3. Facets And Complexity: Be Quick!
Facets are an occupational hazard for any business employing a simple ecommerce platform, or relying on inexpensive shared web hosting. The implementation is difficult, and few platforms currently have a competent faceted navigation feature. For various reasons, the computational resources associated with facets vastly outstrip what any web host is actually willing to provide for $9.95/ month, regardless of lofty promises of infinite bandwidth, support, etc. The presence of site speed itself as a search engine optimization factor further muddies the waters.
In a relational database, and certainly the ubiquitous MySQL, facet data must be stored in what’s called an “open” model, because of the unknown number of facets and variance across the range of products. Some products have a color, while color is not relevant to others. Digital cameras have a “number of megapixels” attribute, but refrigerators do not. If a business sells both, this requires more preparation and computational resources.
Proprietary database components exist to help and ease some of the hazards. However, since MySQL is the only commodity database generally available and affordable to the average business, few of these options are actually viable — and none a magic bullet. A tweaked MySQL installation will do the job, with the advantage of making use of generally available software that works in many environments.
One might succeed with a few hundred products without attention to technology, but facets shine the most in product databases with thousands of products. The result is either extremely expensive and/ or slow queries, or the need for a lot of storage for a “warehouse” that speeds up most queries by storing data in a simplified result set. Either will make you an extremely unpopular neighbor in shared hosting, and/or requires maintenance beyond the grasp of most. The computation required for counting products within a particular selection could bring a busy shared database server to its knees for a few milliseconds, even if done in a mostly optimized fashion. Moore’s law won’t solve the entire problem. Facet functionality can be computationally intensive regardless of implementation.

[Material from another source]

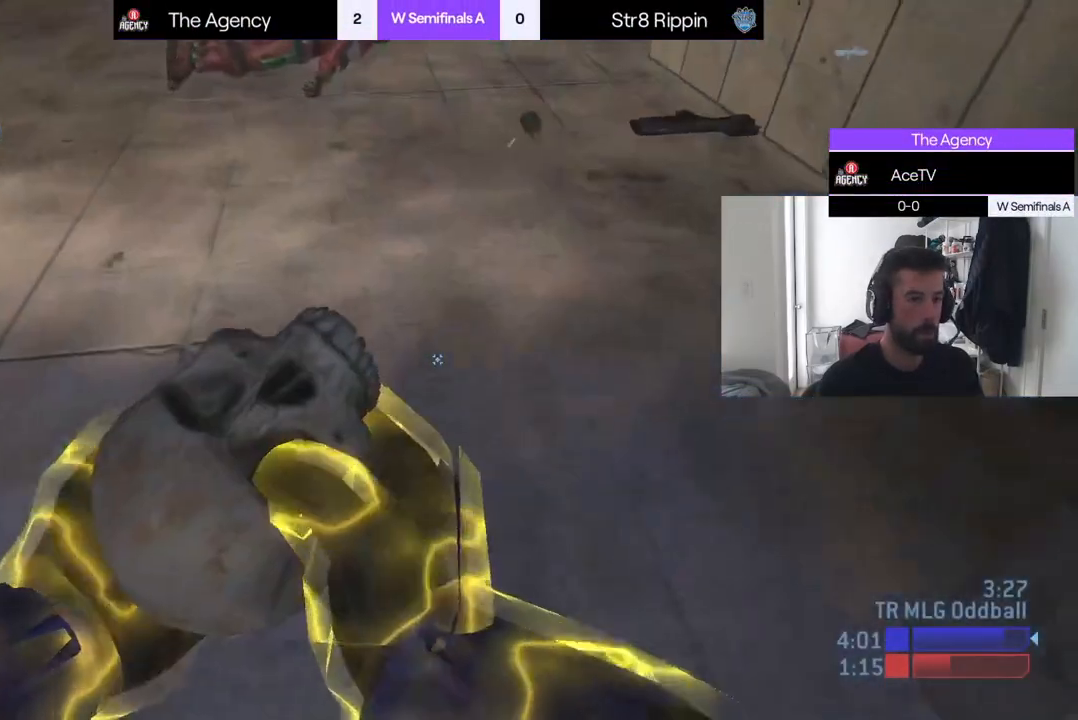
{"buttons": [], "left_stick": "up", "right_stick": "left", "events": [[483, "right_stick", "left"]]}
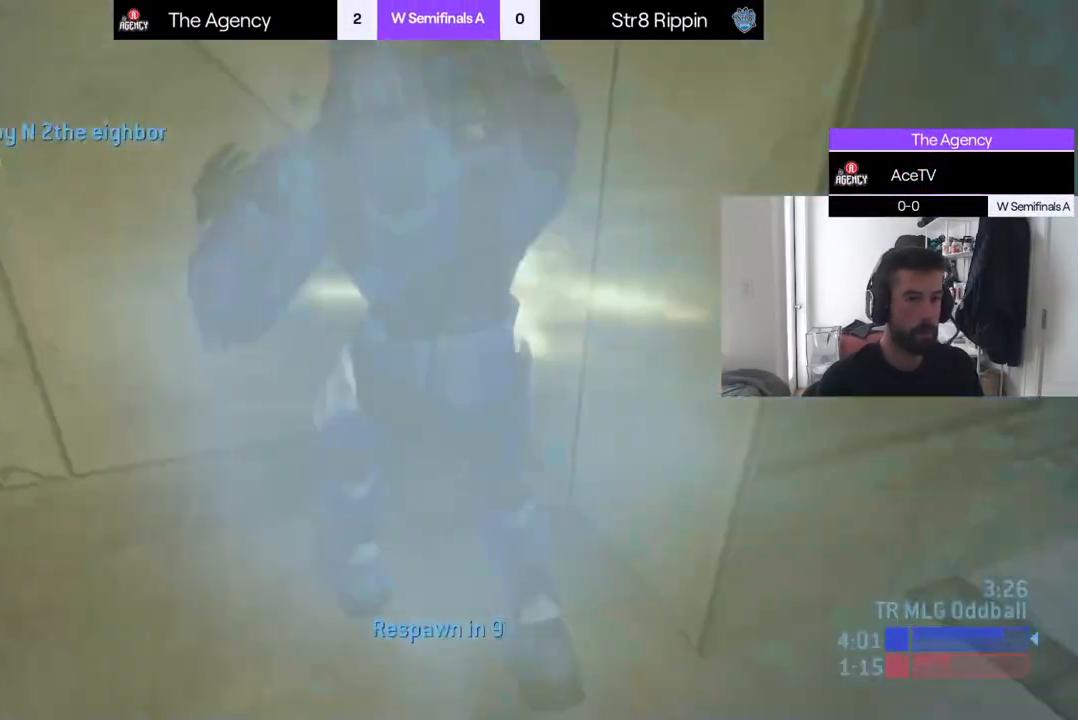
{"buttons": [], "left_stick": "center", "right_stick": "center", "events": [[350, "right_stick", "up-left"], [451, "left_stick", "center"], [467, "right_stick", "center"]]}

4. So Where Does This Leave You?
If one has the wherewithal and the capital, facets present a great opportunity. Even as the various ecommerce platforms scramble to adopt some form of this navigation, they will require more computational power than ever before just to provide navigation. Most do not provide the tools required to massage data not provided in the ideal format from manufacturers, which may manifest itself as additional unanticipated work. Dedicated vendors for faceted navigation solutions exist, such as Endeca, as do custom development houses. Both types have invested the R&D to solve the facets problem, betting that it will increasingly become a requirement.
Users may not be able to identify navigation as “faceted,” but they will certainly bounce away if they cannot find something as easily as the next site. The barriers to entry and competitiveness in the ecommerce space are increasingly fierce. Paying careful attention to a proper facets implementation will help users find what they want — and the SEO concerns therein will yield a marketing edge. So stop dragging your feet — and start responding.